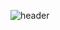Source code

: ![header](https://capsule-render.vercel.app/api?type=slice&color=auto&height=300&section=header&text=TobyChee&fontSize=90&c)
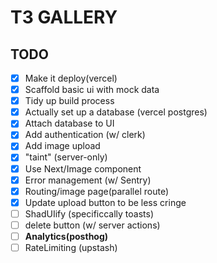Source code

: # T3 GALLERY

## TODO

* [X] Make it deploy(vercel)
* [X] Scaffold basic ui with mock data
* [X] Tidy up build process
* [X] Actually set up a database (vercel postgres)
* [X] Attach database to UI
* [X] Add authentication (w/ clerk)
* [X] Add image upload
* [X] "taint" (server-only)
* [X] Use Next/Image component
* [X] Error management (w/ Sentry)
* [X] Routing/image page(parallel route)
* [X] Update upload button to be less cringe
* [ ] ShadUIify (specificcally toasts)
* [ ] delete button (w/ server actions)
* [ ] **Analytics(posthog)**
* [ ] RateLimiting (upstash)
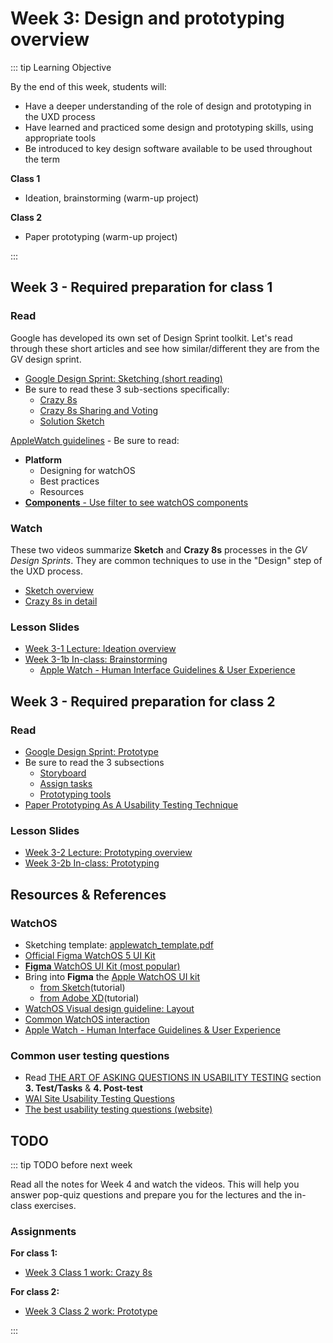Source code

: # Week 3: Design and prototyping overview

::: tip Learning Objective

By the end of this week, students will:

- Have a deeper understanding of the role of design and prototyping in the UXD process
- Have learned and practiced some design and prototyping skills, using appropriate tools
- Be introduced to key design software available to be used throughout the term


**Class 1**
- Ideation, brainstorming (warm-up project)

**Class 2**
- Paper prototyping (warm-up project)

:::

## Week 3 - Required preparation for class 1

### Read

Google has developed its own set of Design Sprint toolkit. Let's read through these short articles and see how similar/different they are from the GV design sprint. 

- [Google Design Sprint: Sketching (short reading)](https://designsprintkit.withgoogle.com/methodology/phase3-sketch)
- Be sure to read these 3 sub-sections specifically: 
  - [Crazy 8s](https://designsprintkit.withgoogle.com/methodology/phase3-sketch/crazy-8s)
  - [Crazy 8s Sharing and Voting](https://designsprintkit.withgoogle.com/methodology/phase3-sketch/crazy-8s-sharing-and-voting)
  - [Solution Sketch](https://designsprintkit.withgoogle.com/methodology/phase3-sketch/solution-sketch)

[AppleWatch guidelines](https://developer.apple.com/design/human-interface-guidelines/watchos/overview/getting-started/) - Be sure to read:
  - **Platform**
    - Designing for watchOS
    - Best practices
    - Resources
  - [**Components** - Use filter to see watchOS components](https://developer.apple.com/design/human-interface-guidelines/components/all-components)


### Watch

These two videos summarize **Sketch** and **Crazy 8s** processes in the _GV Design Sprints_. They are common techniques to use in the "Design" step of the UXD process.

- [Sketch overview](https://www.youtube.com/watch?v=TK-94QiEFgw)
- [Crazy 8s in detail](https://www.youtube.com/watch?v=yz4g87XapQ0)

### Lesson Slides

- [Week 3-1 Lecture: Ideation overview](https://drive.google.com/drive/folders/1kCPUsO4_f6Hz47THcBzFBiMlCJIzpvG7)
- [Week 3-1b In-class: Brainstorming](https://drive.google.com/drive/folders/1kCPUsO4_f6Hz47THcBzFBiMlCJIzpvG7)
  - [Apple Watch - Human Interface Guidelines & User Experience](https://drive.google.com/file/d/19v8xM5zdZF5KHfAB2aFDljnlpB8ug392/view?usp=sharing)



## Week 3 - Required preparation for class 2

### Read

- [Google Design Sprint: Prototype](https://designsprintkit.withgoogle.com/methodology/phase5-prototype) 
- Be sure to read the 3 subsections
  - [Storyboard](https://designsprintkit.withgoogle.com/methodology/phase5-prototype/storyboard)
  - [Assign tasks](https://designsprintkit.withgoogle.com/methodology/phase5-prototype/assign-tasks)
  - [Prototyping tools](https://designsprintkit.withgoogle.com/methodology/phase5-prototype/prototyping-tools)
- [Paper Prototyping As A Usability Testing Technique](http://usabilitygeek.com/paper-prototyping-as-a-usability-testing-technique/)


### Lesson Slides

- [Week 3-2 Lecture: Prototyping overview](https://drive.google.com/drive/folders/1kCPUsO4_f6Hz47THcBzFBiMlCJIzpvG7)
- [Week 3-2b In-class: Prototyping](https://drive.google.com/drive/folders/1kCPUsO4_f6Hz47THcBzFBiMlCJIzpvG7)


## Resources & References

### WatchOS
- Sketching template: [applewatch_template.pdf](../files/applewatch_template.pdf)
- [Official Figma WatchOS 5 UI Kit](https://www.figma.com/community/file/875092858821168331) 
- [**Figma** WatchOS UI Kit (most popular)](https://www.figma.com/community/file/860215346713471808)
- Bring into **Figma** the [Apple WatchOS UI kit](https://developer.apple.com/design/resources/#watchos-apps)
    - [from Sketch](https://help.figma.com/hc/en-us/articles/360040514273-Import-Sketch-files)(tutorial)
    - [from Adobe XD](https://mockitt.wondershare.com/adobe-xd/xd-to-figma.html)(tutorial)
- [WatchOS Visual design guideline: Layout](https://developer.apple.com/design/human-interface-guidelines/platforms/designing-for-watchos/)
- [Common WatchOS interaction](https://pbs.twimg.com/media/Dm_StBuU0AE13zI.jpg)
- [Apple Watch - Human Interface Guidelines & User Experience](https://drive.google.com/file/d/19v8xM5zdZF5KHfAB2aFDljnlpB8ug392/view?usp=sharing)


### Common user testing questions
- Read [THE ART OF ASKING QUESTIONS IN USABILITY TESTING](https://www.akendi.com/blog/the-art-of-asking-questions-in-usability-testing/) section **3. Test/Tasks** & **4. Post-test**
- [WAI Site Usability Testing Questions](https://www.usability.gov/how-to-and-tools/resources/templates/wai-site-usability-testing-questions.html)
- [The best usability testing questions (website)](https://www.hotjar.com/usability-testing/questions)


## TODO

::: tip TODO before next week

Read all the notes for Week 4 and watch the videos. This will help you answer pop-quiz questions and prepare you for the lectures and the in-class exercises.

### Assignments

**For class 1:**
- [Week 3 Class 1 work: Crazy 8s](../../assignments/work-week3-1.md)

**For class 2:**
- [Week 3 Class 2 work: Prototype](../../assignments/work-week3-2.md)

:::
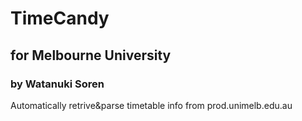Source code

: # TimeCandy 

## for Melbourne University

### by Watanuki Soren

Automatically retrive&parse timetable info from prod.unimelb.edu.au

**EXERCISE:** I'd like the data above duplicated exactly, with no pictures included.

**RESPONSE TO THIS EXERCISE:**
Source code

: ![header](https://capsule-render.vercel.app/api?type=slice&color=auto&height=300&section=header&text=TobyChee&fontSize=90&c)
Source code

: # T3 GALLERY

## TODO

* [X] Make it deploy(vercel)
* [X] Scaffold basic ui with mock data
* [X] Tidy up build process
* [X] Actually set up a database (vercel postgres)
* [X] Attach database to UI
* [X] Add authentication (w/ clerk)
* [X] Add image upload
* [X] "taint" (server-only)
* [X] Use Next/Image component
* [X] Error management (w/ Sentry)
* [X] Routing/image page(parallel route)
* [X] Update upload button to be less cringe
* [ ] ShadUIify (specificcally toasts)
* [ ] delete button (w/ server actions)
* [ ] **Analytics(posthog)**
* [ ] RateLimiting (upstash)
Source code

: # Week 3: Design and prototyping overview

::: tip Learning Objective

By the end of this week, students will:

- Have a deeper understanding of the role of design and prototyping in the UXD process
- Have learned and practiced some design and prototyping skills, using appropriate tools
- Be introduced to key design software available to be used throughout the term


**Class 1**
- Ideation, brainstorming (warm-up project)

**Class 2**
- Paper prototyping (warm-up project)

:::

## Week 3 - Required preparation for class 1

### Read

Google has developed its own set of Design Sprint toolkit. Let's read through these short articles and see how similar/different they are from the GV design sprint. 

- [Google Design Sprint: Sketching (short reading)](https://designsprintkit.withgoogle.com/methodology/phase3-sketch)
- Be sure to read these 3 sub-sections specifically: 
  - [Crazy 8s](https://designsprintkit.withgoogle.com/methodology/phase3-sketch/crazy-8s)
  - [Crazy 8s Sharing and Voting](https://designsprintkit.withgoogle.com/methodology/phase3-sketch/crazy-8s-sharing-and-voting)
  - [Solution Sketch](https://designsprintkit.withgoogle.com/methodology/phase3-sketch/solution-sketch)

[AppleWatch guidelines](https://developer.apple.com/design/human-interface-guidelines/watchos/overview/getting-started/) - Be sure to read:
  - **Platform**
    - Designing for watchOS
    - Best practices
    - Resources
  - [**Components** - Use filter to see watchOS components](https://developer.apple.com/design/human-interface-guidelines/components/all-components)


### Watch

These two videos summarize **Sketch** and **Crazy 8s** processes in the _GV Design Sprints_. They are common techniques to use in the "Design" step of the UXD process.

- [Sketch overview](https://www.youtube.com/watch?v=TK-94QiEFgw)
- [Crazy 8s in detail](https://www.youtube.com/watch?v=yz4g87XapQ0)

### Lesson Slides

- [Week 3-1 Lecture: Ideation overview](https://drive.google.com/drive/folders/1kCPUsO4_f6Hz47THcBzFBiMlCJIzpvG7)
- [Week 3-1b In-class: Brainstorming](https://drive.google.com/drive/folders/1kCPUsO4_f6Hz47THcBzFBiMlCJIzpvG7)
  - [Apple Watch - Human Interface Guidelines & User Experience](https://drive.google.com/file/d/19v8xM5zdZF5KHfAB2aFDljnlpB8ug392/view?usp=sharing)



## Week 3 - Required preparation for class 2

### Read

- [Google Design Sprint: Prototype](https://designsprintkit.withgoogle.com/methodology/phase5-prototype) 
- Be sure to read the 3 subsections
  - [Storyboard](https://designsprintkit.withgoogle.com/methodology/phase5-prototype/storyboard)
  - [Assign tasks](https://designsprintkit.withgoogle.com/methodology/phase5-prototype/assign-tasks)
  - [Prototyping tools](https://designsprintkit.withgoogle.com/methodology/phase5-prototype/prototyping-tools)
- [Paper Prototyping As A Usability Testing Technique](http://usabilitygeek.com/paper-prototyping-as-a-usability-testing-technique/)


### Lesson Slides

- [Week 3-2 Lecture: Prototyping overview](https://drive.google.com/drive/folders/1kCPUsO4_f6Hz47THcBzFBiMlCJIzpvG7)
- [Week 3-2b In-class: Prototyping](https://drive.google.com/drive/folders/1kCPUsO4_f6Hz47THcBzFBiMlCJIzpvG7)


## Resources & References

### WatchOS
- Sketching template: [applewatch_template.pdf](../files/applewatch_template.pdf)
- [Official Figma WatchOS 5 UI Kit](https://www.figma.com/community/file/875092858821168331) 
- [**Figma** WatchOS UI Kit (most popular)](https://www.figma.com/community/file/860215346713471808)
- Bring into **Figma** the [Apple WatchOS UI kit](https://developer.apple.com/design/resources/#watchos-apps)
    - [from Sketch](https://help.figma.com/hc/en-us/articles/360040514273-Import-Sketch-files)(tutorial)
    - [from Adobe XD](https://mockitt.wondershare.com/adobe-xd/xd-to-figma.html)(tutorial)
- [WatchOS Visual design guideline: Layout](https://developer.apple.com/design/human-interface-guidelines/platforms/designing-for-watchos/)
- [Common WatchOS interaction](https://pbs.twimg.com/media/Dm_StBuU0AE13zI.jpg)
- [Apple Watch - Human Interface Guidelines & User Experience](https://drive.google.com/file/d/19v8xM5zdZF5KHfAB2aFDljnlpB8ug392/view?usp=sharing)


### Common user testing questions
- Read [THE ART OF ASKING QUESTIONS IN USABILITY TESTING](https://www.akendi.com/blog/the-art-of-asking-questions-in-usability-testing/) section **3. Test/Tasks** & **4. Post-test**
- [WAI Site Usability Testing Questions](https://www.usability.gov/how-to-and-tools/resources/templates/wai-site-usability-testing-questions.html)
- [The best usability testing questions (website)](https://www.hotjar.com/usability-testing/questions)


## TODO

::: tip TODO before next week

Read all the notes for Week 4 and watch the videos. This will help you answer pop-quiz questions and prepare you for the lectures and the in-class exercises.

### Assignments

**For class 1:**
- [Week 3 Class 1 work: Crazy 8s](../../assignments/work-week3-1.md)

**For class 2:**
- [Week 3 Class 2 work: Prototype](../../assignments/work-week3-2.md)

:::
Source code

: # TimeCandy 

## for Melbourne University

### by Watanuki Soren

Automatically retrive&parse timetable info from prod.unimelb.edu.au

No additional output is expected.